Much of what would be considered cutting edge technology in the energy and AEC industries today can trace its roots back to past research efforts at the Pacific Northwest National Laboratory (PNNL), one of 17 US Department of Energy labs. Take solid-state lighting, for example—the lighting class that includes LEDs. PNNL didn’t invent LEDs, but has been instrumental in accelerating improvements to the technology and encouraging its penetration into the marketplace. Few other technologies in recent years have done as much to reduce energy use in as short a time. Once full market saturation is achieved, DOE estimates that solid-state lighting (SSL) has the potential to reduce total domestic energy use for lighting by half.
Detroit, a city that is still recovering from municipal bankruptcy, is a prime example of the potential of LEDs to cut into energy budgets. When the motor city filed for bankruptcy in 2013, about half of its 88,000 streetlights were not in working order, leaving much of the city dark at night and susceptible to vandalism and a host of other social ills. The city nearly chose to replace its lighting stock with high pressure sodium lights until the Municipal Solid State Lighting Consortium, a technical advisory group backed by PNNL research, made an alternative suggestion. With PNNL’s help, the city is now in the process of replacing 65,000 streetlights with high-efficiency LEDs—an effort that will save an estimated $2.94 million annually in electricity costs and 45.6 million kilowatt-hours in energy, not to mention removing the equivalent of more than 40,000 tons of carbon dioxide from the atmosphere. And, since the replacement project began, Detroit’s crime rate has dropped 18%.
“Due in part to Detroit’s success, we are seeing LED streetlights flood the market,” says Dennis Stiles, program manager for building energy efficiency research at PNNL, pointing out that both Walmart and MGM Resorts International have pledged to replace their parking lot lights with LEDs. PNNL has helped develop many of the metrics used by the lighting industry to test and measure the performance of LEDs, a critical step in getting the technology from the drawing board to the manufacturing stage. They’ve also carried out field trials to see how well the technology fares in different applications. “We did installs in Minneapolis to see how things worked in the cold, and some in Arizona to see how it works in the heat,” Stiles says.
Leading LED Technology to Market
Technical analyses are just the tip of the iceberg of what PNNL is working on in the SSL space. “Early on, the focus was on replacement,” Stiles says. “You take out a 60-watt incandescent bulb and replace it with an LED lamp. But now, because of the way these products can be made, and the way you can design light products using these LEDs, you can rethink the way lighting is done. It’s no longer just a replacement option, it’s a completely new way of thinking about delivering light.”
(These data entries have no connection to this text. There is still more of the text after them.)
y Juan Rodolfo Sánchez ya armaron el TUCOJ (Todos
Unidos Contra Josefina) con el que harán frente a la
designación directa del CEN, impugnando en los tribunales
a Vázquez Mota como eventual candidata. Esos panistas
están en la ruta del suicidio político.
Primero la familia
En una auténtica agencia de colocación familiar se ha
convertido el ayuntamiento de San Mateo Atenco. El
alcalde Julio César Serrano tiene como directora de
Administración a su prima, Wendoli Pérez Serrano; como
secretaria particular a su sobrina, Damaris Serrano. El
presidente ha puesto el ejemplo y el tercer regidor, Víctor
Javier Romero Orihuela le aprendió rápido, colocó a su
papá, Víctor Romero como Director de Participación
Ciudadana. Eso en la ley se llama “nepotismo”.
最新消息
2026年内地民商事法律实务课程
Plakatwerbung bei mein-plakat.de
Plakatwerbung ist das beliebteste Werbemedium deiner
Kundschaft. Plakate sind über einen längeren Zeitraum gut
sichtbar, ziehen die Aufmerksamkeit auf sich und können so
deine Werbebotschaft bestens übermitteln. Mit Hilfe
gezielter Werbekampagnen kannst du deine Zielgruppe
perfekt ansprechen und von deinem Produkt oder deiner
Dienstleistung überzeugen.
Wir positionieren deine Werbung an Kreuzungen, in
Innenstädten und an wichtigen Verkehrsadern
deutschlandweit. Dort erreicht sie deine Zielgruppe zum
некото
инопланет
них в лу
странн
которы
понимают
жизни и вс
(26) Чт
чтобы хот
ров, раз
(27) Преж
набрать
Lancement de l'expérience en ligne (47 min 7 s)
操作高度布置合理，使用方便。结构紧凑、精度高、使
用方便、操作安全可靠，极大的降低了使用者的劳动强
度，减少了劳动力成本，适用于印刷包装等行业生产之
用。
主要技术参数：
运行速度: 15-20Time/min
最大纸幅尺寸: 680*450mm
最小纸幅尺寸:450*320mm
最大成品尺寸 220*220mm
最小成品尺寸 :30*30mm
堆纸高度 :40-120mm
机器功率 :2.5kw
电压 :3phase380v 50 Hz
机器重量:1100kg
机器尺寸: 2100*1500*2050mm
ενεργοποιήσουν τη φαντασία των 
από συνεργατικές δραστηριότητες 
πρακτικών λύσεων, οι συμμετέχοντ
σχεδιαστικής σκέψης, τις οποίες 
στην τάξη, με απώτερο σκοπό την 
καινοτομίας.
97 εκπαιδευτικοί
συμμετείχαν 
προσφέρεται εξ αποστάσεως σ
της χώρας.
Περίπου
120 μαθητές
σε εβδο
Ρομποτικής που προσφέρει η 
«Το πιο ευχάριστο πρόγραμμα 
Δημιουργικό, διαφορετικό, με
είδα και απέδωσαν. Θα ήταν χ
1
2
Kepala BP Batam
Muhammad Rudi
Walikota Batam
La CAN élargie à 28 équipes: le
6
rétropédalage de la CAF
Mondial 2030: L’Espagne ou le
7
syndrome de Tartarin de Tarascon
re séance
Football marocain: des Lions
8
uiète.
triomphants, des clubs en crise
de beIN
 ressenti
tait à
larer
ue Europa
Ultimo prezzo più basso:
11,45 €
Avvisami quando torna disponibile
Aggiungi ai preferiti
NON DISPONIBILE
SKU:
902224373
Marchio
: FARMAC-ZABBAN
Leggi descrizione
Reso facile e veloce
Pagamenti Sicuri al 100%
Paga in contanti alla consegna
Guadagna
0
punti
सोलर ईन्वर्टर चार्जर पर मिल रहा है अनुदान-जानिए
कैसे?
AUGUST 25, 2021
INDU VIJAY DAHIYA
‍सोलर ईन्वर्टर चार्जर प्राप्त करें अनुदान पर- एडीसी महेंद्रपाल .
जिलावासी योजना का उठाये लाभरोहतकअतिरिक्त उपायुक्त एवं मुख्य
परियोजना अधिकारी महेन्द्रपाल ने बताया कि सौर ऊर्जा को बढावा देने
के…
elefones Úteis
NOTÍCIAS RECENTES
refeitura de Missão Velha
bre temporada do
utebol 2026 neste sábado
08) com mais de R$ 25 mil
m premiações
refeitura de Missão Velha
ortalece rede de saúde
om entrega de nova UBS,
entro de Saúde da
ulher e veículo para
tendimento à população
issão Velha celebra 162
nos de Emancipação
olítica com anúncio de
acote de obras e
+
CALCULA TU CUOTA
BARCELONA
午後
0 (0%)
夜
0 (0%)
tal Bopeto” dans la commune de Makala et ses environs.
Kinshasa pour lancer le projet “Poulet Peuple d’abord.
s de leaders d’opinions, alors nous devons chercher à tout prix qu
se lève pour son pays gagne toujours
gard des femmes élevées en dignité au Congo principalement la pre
LEDs are more efficient and longer lasting than other lights, but there is another important, and often overlooked, facet of the technology: they are highly controllable. They originate from microchip technology, Stiles says, and are built on a circuit board, meaning that many other functions can be embedded into LED light fixtures. That fundamental difference allows them to fit snugly into PNNL’s vision for buildings of the future—a new paradigm where every feature related to a building’s energy use, occupant comfort, security, and IT capability are knit together into a single, programmable system. “Imagine your lighting being connected and controlled as part of your larger building efficiency strategy,” Stiles says. “By connecting LEDs to more than just a power source, they can sense things like the temperature of a room, whether there is someone in the room, or whether there are 10 people in the room.”
LEDs also lend themselves to radically different design considerations that will be of interest to architects. Because they produce much less heat, they can be embedded in almost any design element, making the idea of light fixtures as distinct objects unto their own irrelevant. Rather than a ceiling with lighting fixtures hanging from it, the ceiling panels themselves could glow bright or dim themselves in response to the available daylight, user needs, and other parameters. They could change the mix of wavelengths that make up white light and their intensity to better suit the different uses that may occur in a single space at different times, for example. “You can have an architectural feature that is cool and glitzy and does many things, but also happens to put out high-quality light that better meets user needs and is extremely energy efficient,” Stiles says. “That’s where lighting is headed.”
To get there, LED lights need specialized sensors that are fully integrated with building control systems. PNNL is working on that, too.